All of IT - eldelshell
http://www.eldelshell.com/all-of-it.html

======
PMdev
Hi Eldelshell, your blog shows, that we're lucky to have you in our new team
as you also regard things from an abstract way as much as from the material
scope. Seeing forward to meet you, "A PM-ing Developer". ;-)

------
switch33
Too long didn't read summary: Ask open questions, provide people with code,
talk to them how they would find answers or improve it. And spend a little bit
of your time learning some IT if you expect to hire anyone decent.

The problem is that there are many limiting factors in questioning surveys and
what you are testing them on. And determining a person's aptitude for
technology is a very subjective process. Do you test their resourcefulness by
asking them what sites they visit and learn from? Do you test their actual
programming ability by having them do a live coding that could be too specific
case? Do you ask them about terminology which just shows they may know some
buzzwords?

Google for a while gave up on asking algorithm questions supposedly for a
certain subset of jobs they had.

I think as IT is getting more specialized and there is a difference between
people knowing certain things it is important to have some form of domain
knowledge which can be in the form of terminology quizzed, but at what level
is up for debate. But maybe a more open question format would be better.

I think always presenting the interviewer with the code and having them look
it over then provide input is maybe a better fit. It is like math, everyone
wants to just use a calculator but in school you use your head at first for a
while, but eventually everyone in a work environment uses a calculator anyway.

The computer questions should be the same, they should have access to a
computer. They should then be quized on how to reason out this x code and how
can I change it to be more like y. They need to be problem-solving questions,
that use some critical thinking but also involves some reasonableness to them.
Some may ask terminology, but it shouldn't be the main focus.

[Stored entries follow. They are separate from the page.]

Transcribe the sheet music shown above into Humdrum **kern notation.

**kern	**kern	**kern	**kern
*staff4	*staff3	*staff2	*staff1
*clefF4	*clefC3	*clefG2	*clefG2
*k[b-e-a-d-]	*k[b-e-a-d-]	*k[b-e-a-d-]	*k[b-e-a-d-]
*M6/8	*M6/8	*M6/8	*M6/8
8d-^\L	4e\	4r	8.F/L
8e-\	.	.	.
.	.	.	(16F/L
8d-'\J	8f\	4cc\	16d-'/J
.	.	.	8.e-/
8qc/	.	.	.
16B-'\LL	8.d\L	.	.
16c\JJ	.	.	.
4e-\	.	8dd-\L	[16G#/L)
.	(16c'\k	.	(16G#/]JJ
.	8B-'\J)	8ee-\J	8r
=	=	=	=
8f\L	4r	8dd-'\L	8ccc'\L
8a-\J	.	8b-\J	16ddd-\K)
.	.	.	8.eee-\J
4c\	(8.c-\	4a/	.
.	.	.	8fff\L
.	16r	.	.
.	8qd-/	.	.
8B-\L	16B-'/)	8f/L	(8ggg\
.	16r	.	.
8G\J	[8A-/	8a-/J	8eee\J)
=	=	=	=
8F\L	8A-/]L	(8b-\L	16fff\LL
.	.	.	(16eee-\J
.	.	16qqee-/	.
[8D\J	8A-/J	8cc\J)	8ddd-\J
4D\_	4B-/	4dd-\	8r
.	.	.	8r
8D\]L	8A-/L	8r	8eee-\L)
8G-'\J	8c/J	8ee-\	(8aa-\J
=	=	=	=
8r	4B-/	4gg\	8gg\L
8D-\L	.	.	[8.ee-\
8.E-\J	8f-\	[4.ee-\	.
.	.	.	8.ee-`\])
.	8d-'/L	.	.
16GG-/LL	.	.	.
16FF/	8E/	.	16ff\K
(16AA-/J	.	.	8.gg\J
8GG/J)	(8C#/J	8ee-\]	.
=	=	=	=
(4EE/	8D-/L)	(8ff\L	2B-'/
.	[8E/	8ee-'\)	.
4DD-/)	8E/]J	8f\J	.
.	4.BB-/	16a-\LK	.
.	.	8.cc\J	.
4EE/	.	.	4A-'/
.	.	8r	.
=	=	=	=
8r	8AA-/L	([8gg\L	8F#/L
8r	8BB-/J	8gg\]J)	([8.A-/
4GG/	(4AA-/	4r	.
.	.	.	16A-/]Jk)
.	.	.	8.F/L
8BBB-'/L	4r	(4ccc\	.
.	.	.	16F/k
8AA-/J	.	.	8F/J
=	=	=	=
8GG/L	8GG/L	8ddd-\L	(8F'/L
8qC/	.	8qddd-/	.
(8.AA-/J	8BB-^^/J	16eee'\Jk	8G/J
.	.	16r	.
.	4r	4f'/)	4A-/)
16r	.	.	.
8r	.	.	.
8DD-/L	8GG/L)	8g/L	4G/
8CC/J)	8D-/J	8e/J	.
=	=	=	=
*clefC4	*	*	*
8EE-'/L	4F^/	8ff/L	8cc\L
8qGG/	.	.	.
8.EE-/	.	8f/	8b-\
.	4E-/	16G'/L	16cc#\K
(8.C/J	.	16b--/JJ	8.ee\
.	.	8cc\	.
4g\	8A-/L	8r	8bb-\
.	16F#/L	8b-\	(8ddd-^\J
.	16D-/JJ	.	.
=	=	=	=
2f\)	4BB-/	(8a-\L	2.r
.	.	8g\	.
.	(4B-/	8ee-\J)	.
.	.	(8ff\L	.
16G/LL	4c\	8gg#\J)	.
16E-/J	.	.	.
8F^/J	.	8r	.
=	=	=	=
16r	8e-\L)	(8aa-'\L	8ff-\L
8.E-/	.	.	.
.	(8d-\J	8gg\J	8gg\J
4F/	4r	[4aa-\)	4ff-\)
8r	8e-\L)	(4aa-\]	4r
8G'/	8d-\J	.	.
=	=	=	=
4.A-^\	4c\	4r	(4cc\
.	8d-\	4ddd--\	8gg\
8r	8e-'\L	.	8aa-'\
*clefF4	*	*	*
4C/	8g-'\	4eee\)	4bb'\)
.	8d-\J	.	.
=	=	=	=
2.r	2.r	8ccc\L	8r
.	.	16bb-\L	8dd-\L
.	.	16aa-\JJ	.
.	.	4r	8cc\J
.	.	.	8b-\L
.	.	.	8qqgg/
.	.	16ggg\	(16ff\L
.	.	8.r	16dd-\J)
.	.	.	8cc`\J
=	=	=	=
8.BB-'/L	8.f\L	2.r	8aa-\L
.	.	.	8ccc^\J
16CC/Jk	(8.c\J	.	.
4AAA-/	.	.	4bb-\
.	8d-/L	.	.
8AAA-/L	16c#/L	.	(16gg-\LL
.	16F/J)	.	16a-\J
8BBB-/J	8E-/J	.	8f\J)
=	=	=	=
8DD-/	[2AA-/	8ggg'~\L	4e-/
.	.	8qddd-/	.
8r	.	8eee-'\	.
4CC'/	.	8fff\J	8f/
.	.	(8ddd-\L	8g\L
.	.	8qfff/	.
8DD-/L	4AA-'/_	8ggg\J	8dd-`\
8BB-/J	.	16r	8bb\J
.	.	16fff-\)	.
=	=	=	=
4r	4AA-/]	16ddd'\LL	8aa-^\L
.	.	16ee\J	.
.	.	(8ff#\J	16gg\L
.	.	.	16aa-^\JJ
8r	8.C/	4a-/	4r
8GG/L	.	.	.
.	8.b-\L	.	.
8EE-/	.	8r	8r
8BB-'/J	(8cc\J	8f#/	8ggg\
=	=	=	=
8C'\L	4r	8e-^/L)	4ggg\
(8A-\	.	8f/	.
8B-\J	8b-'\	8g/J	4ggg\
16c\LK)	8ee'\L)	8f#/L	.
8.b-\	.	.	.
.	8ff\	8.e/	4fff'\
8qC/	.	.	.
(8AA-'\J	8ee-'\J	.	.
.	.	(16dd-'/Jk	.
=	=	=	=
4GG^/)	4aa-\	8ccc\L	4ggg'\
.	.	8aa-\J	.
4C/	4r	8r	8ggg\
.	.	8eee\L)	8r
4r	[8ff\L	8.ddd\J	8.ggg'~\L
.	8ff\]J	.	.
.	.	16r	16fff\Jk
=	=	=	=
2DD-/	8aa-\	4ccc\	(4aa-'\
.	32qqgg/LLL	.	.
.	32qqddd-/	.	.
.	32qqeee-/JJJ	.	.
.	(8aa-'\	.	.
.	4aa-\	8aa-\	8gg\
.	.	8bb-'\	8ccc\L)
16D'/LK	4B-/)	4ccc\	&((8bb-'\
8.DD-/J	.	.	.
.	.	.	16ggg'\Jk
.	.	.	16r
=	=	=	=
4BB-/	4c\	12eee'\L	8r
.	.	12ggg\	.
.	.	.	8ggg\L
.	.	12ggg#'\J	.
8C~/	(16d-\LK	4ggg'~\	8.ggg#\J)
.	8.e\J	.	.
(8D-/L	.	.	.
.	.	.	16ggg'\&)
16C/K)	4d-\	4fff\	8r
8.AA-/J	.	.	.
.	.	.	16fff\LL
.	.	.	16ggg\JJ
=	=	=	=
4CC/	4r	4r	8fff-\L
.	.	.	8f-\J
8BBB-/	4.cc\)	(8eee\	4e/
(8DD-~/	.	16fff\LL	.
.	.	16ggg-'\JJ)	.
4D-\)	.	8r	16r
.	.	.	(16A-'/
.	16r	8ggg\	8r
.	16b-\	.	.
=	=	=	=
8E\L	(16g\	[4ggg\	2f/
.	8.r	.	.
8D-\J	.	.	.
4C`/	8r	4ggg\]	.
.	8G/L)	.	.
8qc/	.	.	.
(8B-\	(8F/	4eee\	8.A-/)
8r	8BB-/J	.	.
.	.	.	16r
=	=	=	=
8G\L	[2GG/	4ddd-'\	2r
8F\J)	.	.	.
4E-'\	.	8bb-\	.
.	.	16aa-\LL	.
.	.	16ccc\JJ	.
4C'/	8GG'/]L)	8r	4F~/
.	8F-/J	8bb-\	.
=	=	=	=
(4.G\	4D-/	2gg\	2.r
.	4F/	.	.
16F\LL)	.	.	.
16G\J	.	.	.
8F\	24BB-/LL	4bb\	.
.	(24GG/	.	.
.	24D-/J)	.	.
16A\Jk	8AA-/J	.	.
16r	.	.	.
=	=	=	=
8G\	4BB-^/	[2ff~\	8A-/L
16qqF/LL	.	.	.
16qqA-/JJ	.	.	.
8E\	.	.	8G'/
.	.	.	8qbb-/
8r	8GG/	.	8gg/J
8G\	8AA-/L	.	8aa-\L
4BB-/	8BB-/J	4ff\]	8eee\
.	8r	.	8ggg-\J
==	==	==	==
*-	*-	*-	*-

It also does not help that employers don't know what to ask for their tech
jobs as well in many cases. If someone wants to hire a web developer they may
just copy and paste and re-write the job requirements of a random posting they
find online. This is what I imagine happens 90% of the time. The reason why
job posts are such crap is because when someone posts a new requirement they
probably all just update their templates that they had before-hand. It's
technological ignorance at best!

What is getting worse is also specialization in different sectors of computing
is just confusing companies more-- Devops, machine learning, security
programming, etc etc. And as computer literacy is improving in population yet
code is getting automated more and more there is becoming an increasingly
difficult question of what is necessary to learn for aspiring programmers who
will be joining the workforce.

A few good devop team can easily be more productive then 3 times the size of
it in developers if the developers know nothing about devops.

A few good machine learners can solve real problems with data mining that may
save a big company millions that a group of programmer interns wouldn't know
how to do.

A few good pentesters can find holes you completely missed and need to patch
providing your company from losing tons of credit cards through an open point
of sales or losing important company data.

One funny way to see experience in IT security is to simply ask are we getting
more safe, or less safe security wise. The answer less safe shows that they
have been working in the IT security field, however if you ask researchers at
universities they may not know about the level of problems in the security
industry being so prevalent but they may still be good fits for specific
research.

It is hard to manage which are necessary, and it is also hard to address skill
level. There are many groups of interns now who could easily possess such
skills that may be of way more use than people know as well.

Many companies rather hire a student out of college than a phd student because
they may have some interest in some of these things and because he may have
some sample projects or notice in communities even though he may not have
specialized skills.

One of the most major faults though is that we have tons of jobs that are not
using any technology at all and involve 0 programming, while others that are
entirely programming. The future of programming should adapt to things where
there are jobs that have people do both. Project managers and devops people
should be developers as well, not just people who manage but coders. But this
is only applicable to certain technology focused companies, which is becoming
harder to reason not to be technology focused.

For the reasons above I've actually been learning on my own lots of diferent
technologies way before trying to get a job in IT. However, IT is still too
rapidly changing to learn "everything", but people can benefit from learning
how big companies like yahoo, reddit, facebook, netflix, linkedin etc deploy
their infrastructure to handle large amounts of data. They can also learn
security and machine learning as well as other more special skills which can
get them a job or even better start a startup. With the ease of setting up a
Software as a Service, it is becoming more approachable to start a startup
then to get locked in the horrid cage of mismanaged companies as well.